Here are some news reports on some of the strength of its people, the recent actions taken by the new government of Bihar, and the performance of some institutions that other states may emulate, and the people of Bihar origin may feel proud about:
1.According to senior economist of World Bank, Deepak Ahluwalia, ‘Bihar excels in the production of certain agricultural produce like maize, potato, fruits, dairy products and vegetables. The cost of production of potato, dairy products, maize, fruits and vegetables is much less in Bihar in comparison to other states. For example, though Uttar Pradesh and West Bengal are leading potato-producing states, the cost of production in Bihar is much less compared to both these states. Even the cost of production of maize in Bihar is much low in comparison to the international cost. This agro-produce could easily find place in the world markets if there is a proper coordination between different agencies.’
I am sure the government of Bihar would have taken notice of these statements and taken actions. I have been writing that if West Bengal can export potatoes, why can’t Bihar do that. But it must be done to make the farmers richer rather than the intermediaries.
2.Bihar is the first state to start coupons to beat corruption in rations shops. Corruption and malpractice are rampant in the public distribution system (PDS): ration-card holders are often turned away from fair-price shops they are assigned to and large quantities of grain and kerosene meant for the poor get sold in the open market. Bihar has launched a coupon system aimed at checking malpractice and encouraging better service at ration shops distributing essentials to below poverty line (BPL) families. Under this scheme, the BPL families would be given coupons for one year to avail food grain and kerosene at subsidized rates every month from the PDS shops. With coupons, beneficiaries can go to another fair-price shop if they are turned away at one. Every month each BPL family is entitled for 10 kg wheat, 25 kg rice and five litres of kerosene. These coupons will be distributed through elected gram sambas. The government had already updated the BPL list through a survey involving students and schoolteachers, besides government officials, across the state last year. As reported, the Planning Commission has reportedly decided to emulate the ‘coupon scheme’ and recommend this scheme for all other states in the country. Will the dealers, as they have unusually fertile brains, find some way to corrupt the innovative system too, even if it means collaboration with the beneficiaries for mutual advantages?
3.From January 29 the state information commission has set up call centres in Patna to help the public get information. One simply has to make a call and provide his/her address and the type of information he/she wants to get. The call centre will then pass on the application to the department concerned for the information. The commission also has a website, http://www.bsic.co.in.

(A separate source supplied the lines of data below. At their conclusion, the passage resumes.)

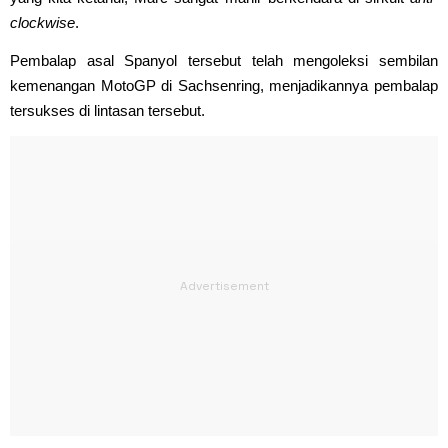
clockwise
.
Pembalap asal Spanyol tersebut telah mengoleksi sembilan
kemenangan MotoGP di Sachsenring, menjadikannya pembalap
tersukses di lintasan tersebut.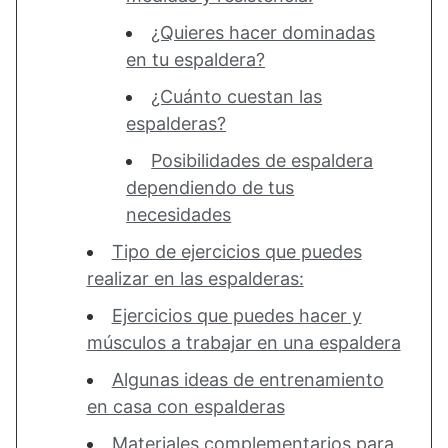
¿Quieres hacer dominadas
en tu espaldera?
¿Cuánto cuestan las
espalderas?
Posibilidades de espaldera
dependiendo de tus
necesidades
Tipo de ejercicios que puedes
realizar en las espalderas:
Ejercicios que puedes hacer y
músculos a trabajar en una espaldera
Algunas ideas de entrenamiento
en casa con espalderas
Materiales complementarios para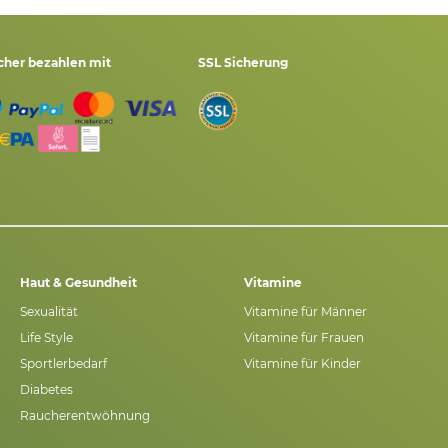
cher bezahlen mit
SSL Sicherung
Haut & Gesundheit
Vitamine
Sexualität
Vitamine für Männer
Life Style
Vitamine für Frauen
Sportlerbedarf
Vitamine für Kinder
Diabetes
Raucherentwöhnung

Thus even an illiterate person can get the information with just a phone call. I again wish all the information regarding the ownership of land in the state and status of all the judicial cases must be made available on the website for each village. The state must aim to provide an Internet kiosk for every the panchayat and at next stage for every village. Many NGOs and corporate are providing assistance for the kiosk. The state must take advantage of the opportunity.
4.Though it is unbelievable, the Bihar School Examination Board (BSEB) has achieved a unique feat of completing the secondary examination process in the shortest time in the country. It completed the process in just seven days, way ahead of the Central Board of Secondary Education (CBSE), which took 24 days, and other state school boards. Bihar also fared well in the number of days taken for declaration of results. Bihar took 46 days to finish third, behind West Bengal Board of Madarsa Education (27 days)
According to the Council of Boards of School Education (COBSE) that analyzed the data made available by 25 boards out of 32 boards, in terms of pass percentage, Bihar finished seventh with 70.07 per cent, which is significantly higher than the national average of 63.36 per cent. Bihar, however, finished sixth in terms of pass percentage of girls, with 71.29 per cent. In terms of pass percentage of Scheduled Caste students, Bihar was ranked seventh, with 62.73 per cent.
At the senior secondary level (Plus Two), however, Bihar was ranked 14th both in terms of number of days taken for completing the examination process and declaration of results.
On the education front, Bihar is to go miles. The teachers, particularly of rural Bihar, are to play an important role. They must get themselves qualified for doing the job properly, and the state must not involve them in non-teaching assignments, that are becoming the excuse. A carrot and stick policy for teachers is the need to improve the situation. The state must also get all the institutions accredited and audited by the reputed outside agencies.
If the figures can be believed the number of convictions in last year has been significant, and so is the speed of some police actions. If the bureaucrats so wish, and that they must, for a change, they can transform Bihar into ‘Booming Bihar’.